*Exercise:*
Look through the lines below, find those with the word "Druckerpatronen", and copy them.

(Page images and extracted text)
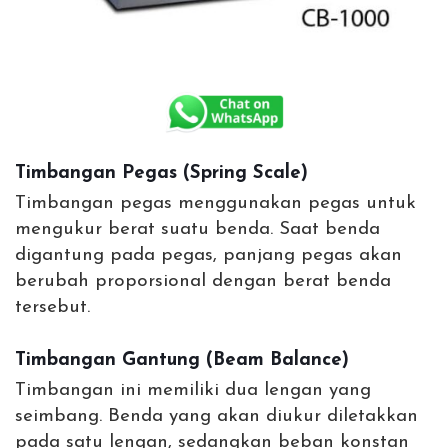
Timbangan Pegas (Spring Scale)
Timbangan pegas menggunakan pegas untuk
mengukur berat suatu benda. Saat benda
digantung pada pegas, panjang pegas akan
berubah proporsional dengan berat benda
tersebut.
Timbangan Gantung (Beam Balance)
Timbangan ini memiliki dua lengan yang
seimbang. Benda yang akan diukur diletakkan
pada satu lengan, sedangkan beban konstan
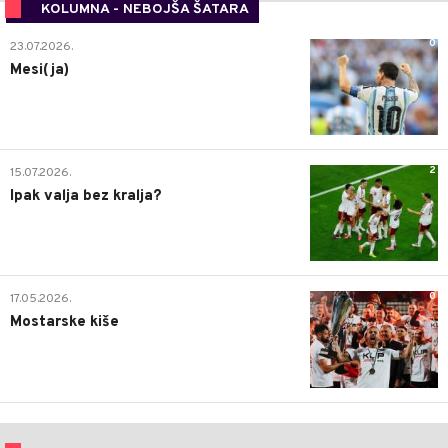
KOLUMNA - NEBOJŠA ŠATARA
0
23.07.2026.
Mesi(ja)
2
15.07.2026.
Ipak valja bez kralja?
0
17.05.2026.
Mostarske kiše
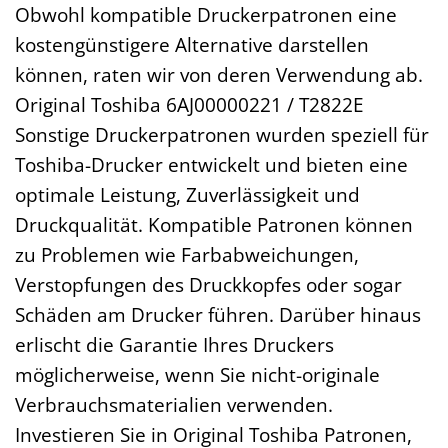
Obwohl kompatible Druckerpatronen eine
kostengünstigere Alternative darstellen
können, raten wir von deren Verwendung ab.
Original Toshiba 6AJ00000221 / T2822E
Sonstige Druckerpatronen wurden speziell für
Toshiba-Drucker entwickelt und bieten eine
optimale Leistung, Zuverlässigkeit und
Druckqualität. Kompatible Patronen können
zu Problemen wie Farbabweichungen,
Verstopfungen des Druckkopfes oder sogar
Schäden am Drucker führen. Darüber hinaus
erlischt die Garantie Ihres Druckers
möglicherweise, wenn Sie nicht-originale
Verbrauchsmaterialien verwenden.
Investieren Sie in Original Toshiba Patronen,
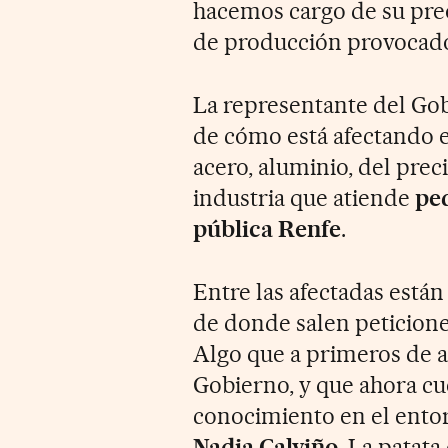
hacemos cargo de su pre
de producción provocados
La representante del Gob
de cómo está afectando 
acero, aluminio, del preci
industria que atiende
pe
pública Renfe
.
Entre las afectadas están
de donde salen peticio
Algo que a primeros de a
Gobierno, y que ahora c
conocimiento en el ento
Nadia Calviño
. La patat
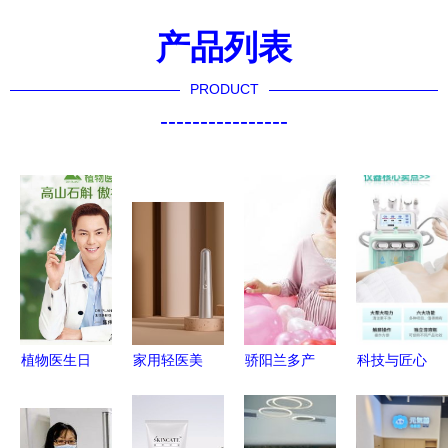
产品列表
PRODUCT
----------------
植物医生日
家用轻医美
骄阳兰多产
科技与匠心
本研发中心
品牌
后恢复 全
娜兰娇在美
落成 振兴
gbeuben高
程跟踪服务
容技术研发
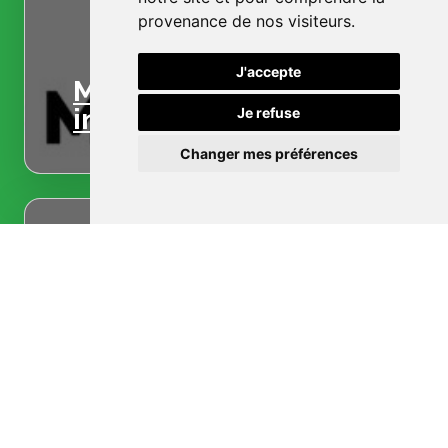
provenance de nos visiteurs.
J'accepte
Menuiserie
intérieure
Je refuse
Changer mes préférences
Menuiserie
extérieure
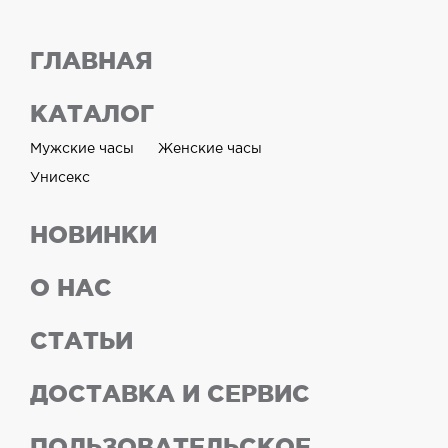
ГЛАВНАЯ
КАТАЛОГ
Мужские часы
Женские часы
Унисекс
НОВИНКИ
О НАС
СТАТЬИ
ДОСТАВКА И СЕРВИС
ПОЛЬЗОВАТЕЛЬСКОЕ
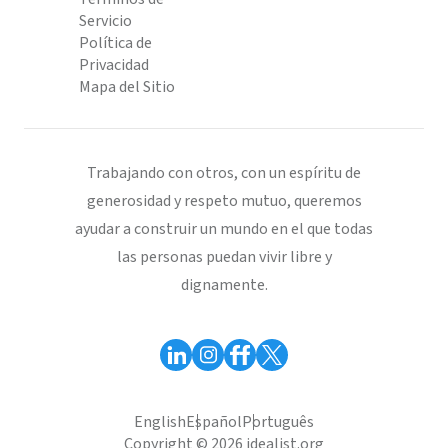
Servicio
Política de
Privacidad
Mapa del Sitio
Trabajando con otros, con un espíritu de
generosidad y respeto mutuo, queremos
ayudar a construir un mundo en el que todas
las personas puedan vivir libre y
dignamente.
English
Español
Português
Copyright © 2026 idealist.org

*Result of the task:*
Obwohl kompatible Druckerpatronen eine
Sonstige Druckerpatronen wurden speziell für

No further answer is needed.